I think it can be related to https://github.com/twisted/twisted/commit/a8d8a0c89dc530554c768739e83d7a852cb17f22 - see this line.

dangra commented 8 years ago

@kmike that's for sure.

eliasdorneles commented 8 years ago

@dangra @kmike so, I've made the changes to use response.selector in link extractors.

The only place still using LxmlDocument is here: https://github.com/scrapy/scrapy/blob/master/scrapy/http/request/form.py#L60

I get a bunch of test failures if I try to replace that for response.selector, so I suppose it's not safe to make the assumption all responses there will have a selector for it -- should we keep it there?

dangra commented 8 years ago

The only place still using LxmlDocument is here: https://github.com/scrapy/scrapy/blob/master/scrapy/http/request/form.py#L60

@elias replace it by the corr espondent direct call to lxml parser following re-encoding best practices from parsel (i.e.: body_as_unicode().encode('utf8'))

eliasdorneles commented 8 years ago

@dangra okay, finally got rid of it. :) :tada: should I rebase and/or squash the commits?

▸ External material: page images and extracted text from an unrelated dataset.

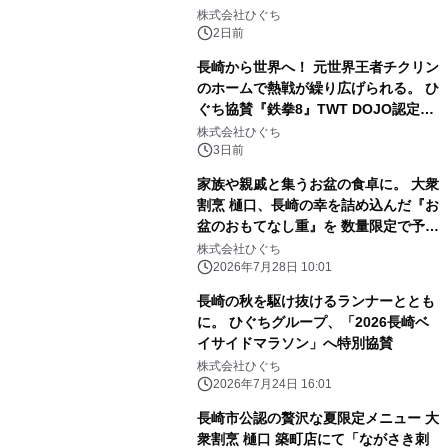
一品料理を拡充
株式会社ひぐち
2日前
長崎から世界へ！ 元世界王者チクリン
のホームで熱戦が繰り広げられる。 ひ
ぐち協賛『鉄拳8』TWT DOJO認定大
会「CHIKURIN CUP 2026」 長崎
株式会社ひぐち
にて開催
3日前
家族や親戚と集うお盆の食卓に。 大衆
割烹 樋口、長崎の幸を詰め込んだ『お
盆のおもてなし重』を 数量限定で予約
開始
株式会社ひぐち
2026年7月28日 10:01
長崎の秋を駆け抜けるランナーととも
に。 ひぐちグループ、「2026長崎ベ
イサイドマラソン」へ特別協賛
株式会社ひぐち
2026年7月24日 16:01
長崎市公認の贅沢な夏限定メニュー 大
衆割烹 樋口 築町店にて「ながさき刺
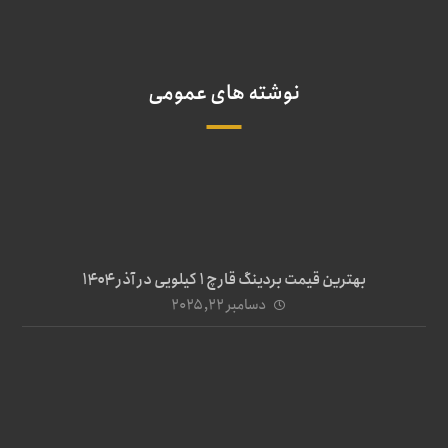
نوشته های عمومی
بهترین قیمت بردینگ قارچ 1 کیلویی در آذر ۱۴۰۴
دسامبر ۲۲, ۲۰۲۵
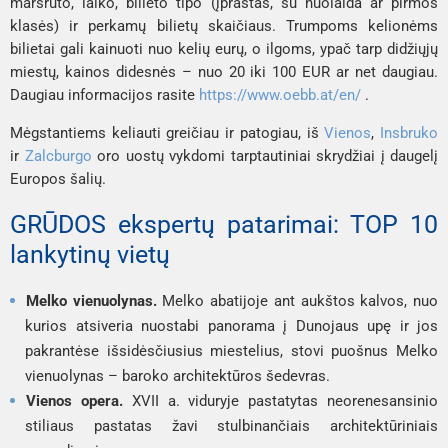
maršruto, laiko, bilieto tipo (įprastas, su nuolaida ar pirmos
klasės) ir perkamų bilietų skaičiaus. Trumpoms kelionėms
bilietai gali kainuoti nuo kelių eurų, o ilgoms, ypač tarp didžiųjų
miestų, kainos didesnės – nuo 20 iki 100 EUR ar net daugiau.
Daugiau informacijos rasite
https://www.oebb.at/en/
.
Mėgstantiems keliauti greičiau ir patogiau, iš
Vienos
,
Insbruko
ir
Zalcburgo
oro uostų vykdomi tarptautiniai skrydžiai į daugelį
Europos šalių.
GRŪDOS ekspertų patarimai: TOP 10
lankytinų vietų
Melko vienuolynas.
Melko abatijoje ant aukštos kalvos, nuo
kurios atsiveria nuostabi panorama į Dunojaus upę ir jos
pakrantėse išsidėsčiusius miestelius, stovi puošnus Melko
vienuolynas – baroko architektūros šedevras.
Vienos opera.
XVII a. viduryje pastatytas neorenesansinio
stiliaus pastatas žavi stulbinančiais architektūriniais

eliasdorneles commented 8 years ago

Alright, updated parsel and the PR, I think I'm almost done now. What do you think?

eliasdorneles commented 8 years ago

Updated addressing @kmike's comments and rebased on top of current master.

dangra commented 8 years ago

tests/test_selector_csstranslator.py can be removed or replaced by tests to assert it warns.

test/selector.py can be simplified due to most tests moved to parsel, we can left flavor detection and any other response based specific test case.

after that I think it will just work on python 3 too and tests/py3-ignores.txt updated.

eliasdorneles commented 8 years ago

@dangra done! I also left the first simple test for selector to serve as base case.

eliasdorneles commented 8 years ago

@dangra updated and rebased on top of current master :)

dangra commented 8 years ago

great work @eliasdorneles !

dangra commented 8 years ago

@kmike feel free to merge when you are happy

kmike commented 8 years ago

Great job @eliasdorneles! Also, thanks @umrashrf for getting the ball rolling.